Updated: Aug 24
Today, we light candles for many reasons. Some do it to set a romantic mood, others do it to relax, and still others just like the scent that emanates and the glow it casts. Our traditions are steeped in candles, specifically, the lighting and blowing out of the candles each birthday to make a wish come true. However, that is an old tradition coming from a variety of ancient traditions which believed smoke took one’s prayers to the heavens to be heard and answered. It’s easy to see why people throughout time have stared into the flame, there is something else, almost a meditative cultural consciousness that reverberates with every flick and lick of the flame.
Candles Are Believed to Contain the Gifts of the Gods
In ancient times, candles largely symbolized the divine. They are believed to contain the gifts of the gods as the Greek gods gave the fire to Prometheus for illumination and progress. The ancient Greeks used candles to light the temples of the gods and to offer sacrifice.
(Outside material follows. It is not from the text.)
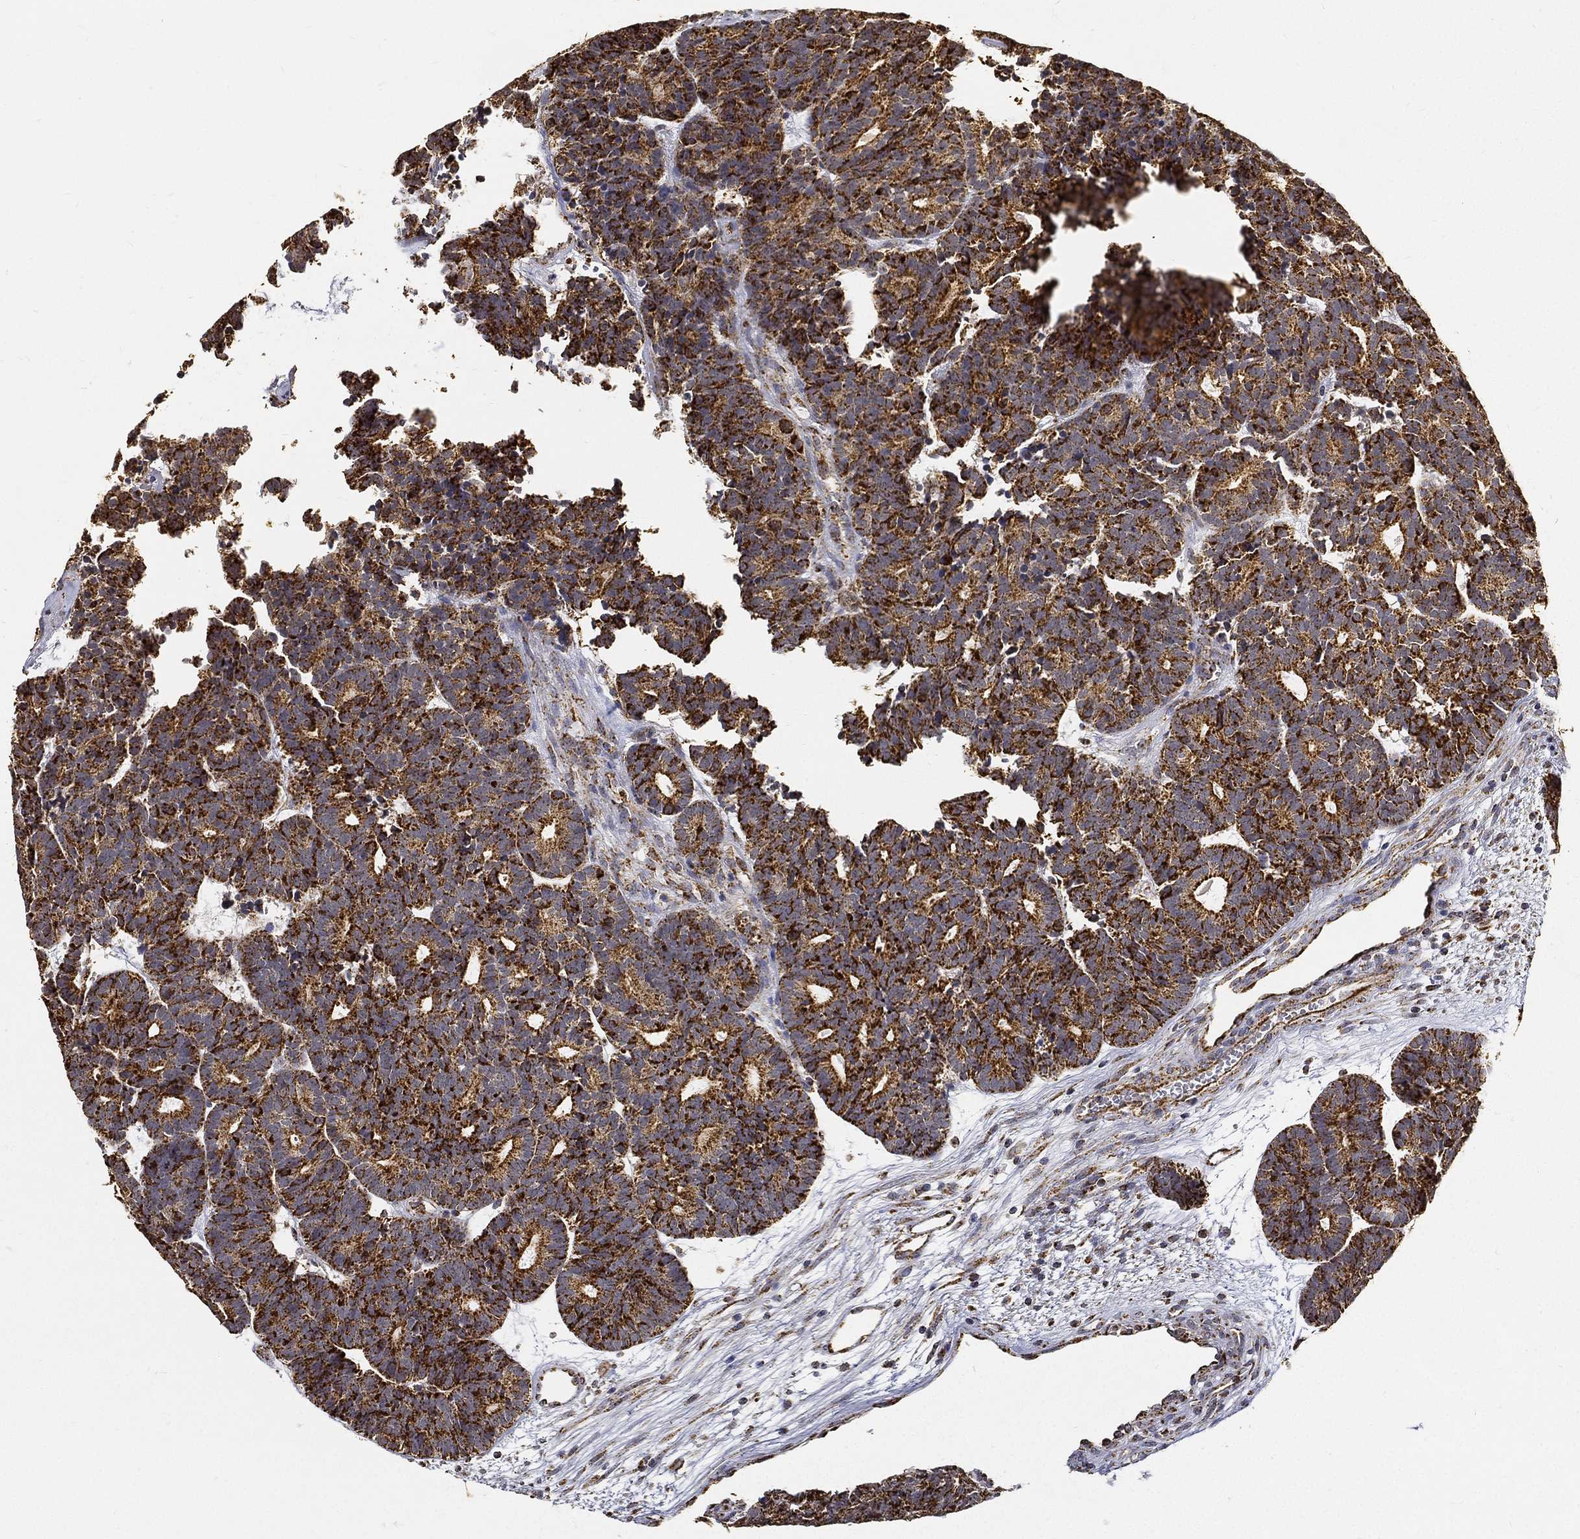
{"staining": {"intensity": "strong", "quantity": ">75%", "location": "cytoplasmic/membranous"}, "tissue": "head and neck cancer", "cell_type": "Tumor cells", "image_type": "cancer", "snomed": [{"axis": "morphology", "description": "Adenocarcinoma, NOS"}, {"axis": "topography", "description": "Head-Neck"}], "caption": "Head and neck adenocarcinoma tissue demonstrates strong cytoplasmic/membranous staining in approximately >75% of tumor cells (brown staining indicates protein expression, while blue staining denotes nuclei).", "gene": "NDUFAB1", "patient": {"sex": "female", "age": 81}}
Villagers would light candles on the sixth day of every month in celebration of the birth of Artemis, the goddess of the hunt, wild animals, childbirth, and virginity in order to win her favour.
The Flame Holds Celebration and Remembrance
The flame also holds festivals, celebrations, and remembrance. The sacred lighting of the candles during Hanukah reminds those of the Jewish culture to remember to have faith and that they are in the presence of God. The flame holds belief and conviction and reminds them of the triumph of good over evil in every wick lit during each night of the “Festival of Lights.” The belief is that so long as the candle burned, safety would abound. Another festival of lights, the Indian celebration of Diwali, is a five-day celebration of the power of light over darkness. It marks a time of wishes for the coming year. On Diwali night, candles are lit throughout the home and community to represent the power of light and floating candles are sent out on the water to Lakshmi, goddess of wealth and prosperity.
The Flame Is Symbolic
The flame also holds sombre and sacred meaning for those of the Catholic faith. A candle is lit at the beginning of each mass to represent the illumination of Christ. The flame is symbolic of unity in the marriage ceremony, two lighting their separate candles and then bringing them together to form one perfect union of souls. Candles are used in every festival and ritual the Church performs. It is also used in the rituals led by individuals, such as lighting a candle and watching the flame while praying, imbuing fire of the heart for the person who is the subject of the prayer.
The Flame Represents Home
Finally, there is the tradition of putting a candle in the window which dates back to colonial times. It was a one-part prayer that a special someone far away would return home safely and one part a sign that someone was waiting for them and ready to welcome them home. The flame represented home. It’s no wonder then, that when we are far away from home, the sight of a burning flame brings us back to home no matter where we are, and quells the nostalgia and homesickness, bringing us peace and tranquillity.